Oui, et c’est notamment ce que nous montre le photographe James Casebere, qui a beaucoup travaillé sur la photographie de prison. Il nous propose ici par exemple une photographie, Maghreb, avec des éclairages extraordinaires, d’une solitude poignante, cela ressemblerait presque à un couvent. Ce qui est formidable c’est que ces photographies sont réalisées au sein de son atelier, il construit lui-même toutes les architectures qu’il photographie. Cette idée de photographier ces espaces immenses sur des maquettes ajoute une dimension d’enfermement de l’artiste lui-même, prisonnier de son atelier, de son travail. La réflexion de Michel Foucault est également très présente avec cette idée de l’absence du corps et de sa présence uniquement lorsqu’on le surveille, comme dans la vidéo d’Ali Kazma.
Une ambiguïté constante dans l’exposition qui laisse aussi voir un message d’espoir ?
C’est le cas d’abord avec la seconde œuvre de mounir fatmi, un travail fait au Maroc, dans une prison désormais abandonnée. Les plantes recouvrent l’oculus, l’ouverture par laquelle la lumière arrivait dans la prison. Cette nature qui reprend le dessus sur l’enfermement et qui sort de la prison montre un magnifique message d’espoir. Jhafis Quintero, lui, a passé dix ans en prison où il est devenu artiste et a ensuite exposé à la biennale de Venise. Cela donne une idée du rôle que l’art peut avoir dans la réhabilitation d’un prisonnier. Cette série s’appelle Ten Years in Jail, ce sont dix vidéos, courtes comme des haïkus, chacune parle d’une sensation physique particulière ressentie en prison, la méfiance, la lumière, le confinement de l’espace, le temps, l’impossibilité de communiquer, le fait d’être sans fin obligé de tourner en rond.
Par rapport à votre cheminement dans toutes ces expositions, comment voyez-vous celle-ci ?
Cette exposition tient du work in progress, ce n’est pas une fin, mais une étape dans une série d’expositions qui va se poursuivre. Mais c’est une étape importante à plusieurs égards. D’abord, je pense que c’est une exposition que je ressens comme très complète.
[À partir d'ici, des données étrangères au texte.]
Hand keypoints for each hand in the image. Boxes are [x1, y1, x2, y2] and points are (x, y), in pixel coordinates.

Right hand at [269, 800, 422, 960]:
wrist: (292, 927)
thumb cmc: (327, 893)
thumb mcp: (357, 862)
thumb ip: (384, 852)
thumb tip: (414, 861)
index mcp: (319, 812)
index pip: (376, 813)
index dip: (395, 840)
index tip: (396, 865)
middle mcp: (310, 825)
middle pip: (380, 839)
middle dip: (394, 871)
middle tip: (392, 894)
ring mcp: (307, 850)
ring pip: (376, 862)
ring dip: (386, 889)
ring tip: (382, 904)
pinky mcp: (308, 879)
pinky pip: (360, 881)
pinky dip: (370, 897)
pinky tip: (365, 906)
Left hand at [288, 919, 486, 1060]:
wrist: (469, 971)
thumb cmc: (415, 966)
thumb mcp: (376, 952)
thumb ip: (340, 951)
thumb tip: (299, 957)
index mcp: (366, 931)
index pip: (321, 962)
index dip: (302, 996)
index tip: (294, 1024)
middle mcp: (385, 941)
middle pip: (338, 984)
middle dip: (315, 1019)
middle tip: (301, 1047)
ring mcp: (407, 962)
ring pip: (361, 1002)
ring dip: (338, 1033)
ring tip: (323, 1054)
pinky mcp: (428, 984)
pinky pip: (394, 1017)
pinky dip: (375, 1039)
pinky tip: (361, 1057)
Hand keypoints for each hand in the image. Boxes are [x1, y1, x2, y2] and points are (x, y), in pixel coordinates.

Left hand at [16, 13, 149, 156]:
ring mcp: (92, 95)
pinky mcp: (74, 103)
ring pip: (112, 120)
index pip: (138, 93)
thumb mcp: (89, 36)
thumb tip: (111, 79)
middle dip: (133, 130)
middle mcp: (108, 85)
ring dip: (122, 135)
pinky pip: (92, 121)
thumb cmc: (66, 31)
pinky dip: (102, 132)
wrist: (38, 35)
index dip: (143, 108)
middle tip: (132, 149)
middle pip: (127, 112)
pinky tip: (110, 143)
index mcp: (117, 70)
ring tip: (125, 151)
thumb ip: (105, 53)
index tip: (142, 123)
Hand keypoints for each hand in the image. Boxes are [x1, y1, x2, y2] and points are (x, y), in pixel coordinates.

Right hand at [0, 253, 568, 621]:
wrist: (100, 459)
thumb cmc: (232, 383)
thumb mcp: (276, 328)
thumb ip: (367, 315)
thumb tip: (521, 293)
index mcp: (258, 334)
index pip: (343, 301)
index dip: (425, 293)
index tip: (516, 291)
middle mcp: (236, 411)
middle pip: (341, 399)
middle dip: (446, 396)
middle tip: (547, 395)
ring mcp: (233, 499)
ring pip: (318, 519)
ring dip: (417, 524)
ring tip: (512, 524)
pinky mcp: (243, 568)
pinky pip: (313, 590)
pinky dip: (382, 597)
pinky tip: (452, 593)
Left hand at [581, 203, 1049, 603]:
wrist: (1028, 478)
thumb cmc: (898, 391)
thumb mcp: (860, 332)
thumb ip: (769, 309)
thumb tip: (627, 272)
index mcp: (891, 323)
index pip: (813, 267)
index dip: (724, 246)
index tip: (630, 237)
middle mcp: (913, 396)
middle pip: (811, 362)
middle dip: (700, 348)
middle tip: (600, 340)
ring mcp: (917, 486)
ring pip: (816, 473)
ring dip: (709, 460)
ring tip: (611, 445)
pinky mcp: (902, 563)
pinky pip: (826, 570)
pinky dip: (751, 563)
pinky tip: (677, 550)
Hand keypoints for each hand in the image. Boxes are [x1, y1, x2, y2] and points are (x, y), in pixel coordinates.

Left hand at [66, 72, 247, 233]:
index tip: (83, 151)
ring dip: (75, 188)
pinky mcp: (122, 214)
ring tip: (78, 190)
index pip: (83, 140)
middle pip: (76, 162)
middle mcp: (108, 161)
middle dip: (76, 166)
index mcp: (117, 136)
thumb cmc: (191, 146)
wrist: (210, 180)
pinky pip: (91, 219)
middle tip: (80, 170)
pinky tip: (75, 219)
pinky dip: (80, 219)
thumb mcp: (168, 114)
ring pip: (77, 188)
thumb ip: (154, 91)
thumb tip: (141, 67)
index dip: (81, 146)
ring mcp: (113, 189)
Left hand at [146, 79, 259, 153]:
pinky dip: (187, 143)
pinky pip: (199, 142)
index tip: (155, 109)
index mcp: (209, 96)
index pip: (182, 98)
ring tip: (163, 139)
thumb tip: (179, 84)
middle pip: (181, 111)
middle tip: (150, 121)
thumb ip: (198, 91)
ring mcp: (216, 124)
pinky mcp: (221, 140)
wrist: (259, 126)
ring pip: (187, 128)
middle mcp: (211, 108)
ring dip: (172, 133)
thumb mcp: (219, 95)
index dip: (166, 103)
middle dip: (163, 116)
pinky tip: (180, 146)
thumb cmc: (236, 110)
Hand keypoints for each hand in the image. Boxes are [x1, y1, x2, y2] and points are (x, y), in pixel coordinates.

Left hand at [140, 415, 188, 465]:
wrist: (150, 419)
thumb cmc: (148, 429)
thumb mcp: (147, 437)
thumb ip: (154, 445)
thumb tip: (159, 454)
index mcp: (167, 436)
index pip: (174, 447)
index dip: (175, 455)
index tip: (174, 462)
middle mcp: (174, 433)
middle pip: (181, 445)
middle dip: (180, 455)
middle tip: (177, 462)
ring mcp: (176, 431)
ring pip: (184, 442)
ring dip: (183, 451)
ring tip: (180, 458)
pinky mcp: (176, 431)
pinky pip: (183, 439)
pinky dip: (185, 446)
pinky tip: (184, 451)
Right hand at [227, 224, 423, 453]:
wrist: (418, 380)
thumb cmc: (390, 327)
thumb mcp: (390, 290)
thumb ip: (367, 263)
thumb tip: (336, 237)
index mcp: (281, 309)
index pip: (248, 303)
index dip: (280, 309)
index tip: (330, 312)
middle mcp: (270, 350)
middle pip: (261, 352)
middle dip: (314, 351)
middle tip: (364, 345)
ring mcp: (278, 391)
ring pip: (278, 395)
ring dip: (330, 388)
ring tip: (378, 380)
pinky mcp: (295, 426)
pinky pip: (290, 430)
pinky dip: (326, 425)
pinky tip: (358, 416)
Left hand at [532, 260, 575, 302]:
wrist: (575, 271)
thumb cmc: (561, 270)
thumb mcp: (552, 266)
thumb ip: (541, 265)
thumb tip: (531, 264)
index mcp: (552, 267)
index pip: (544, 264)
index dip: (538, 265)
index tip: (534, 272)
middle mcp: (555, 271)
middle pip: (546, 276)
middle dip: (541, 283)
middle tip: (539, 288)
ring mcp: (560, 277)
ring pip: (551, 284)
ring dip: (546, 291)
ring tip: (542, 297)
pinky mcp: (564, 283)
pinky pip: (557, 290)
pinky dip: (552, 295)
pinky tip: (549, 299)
Plus encore, elle s’intègre à la vie d’une cité, la ville de Nanterre (dont la maison d’arrêt sera liée aux événements organisés tout au long de la durée d’exposition, ndlr), qui dégage un sens de l’utopie au concret qui est incroyable ; Nanterre a par exemple accueilli un artiste pour qu’il produise une œuvre pour l’exposition. Mais au-delà de l’exposition même, il y a un engagement socioculturel commun. Le 12 mai, nous organisons un grand colloque qui débouchera sur une publication. Je sens tout un fourmillement de choses qui se passent, dans les différentes étapes de l’exposition, une impression d’être vraiment intégrée dans une communauté beaucoup plus large c’est la première fois que ça m’arrive, une telle écoute de la ville.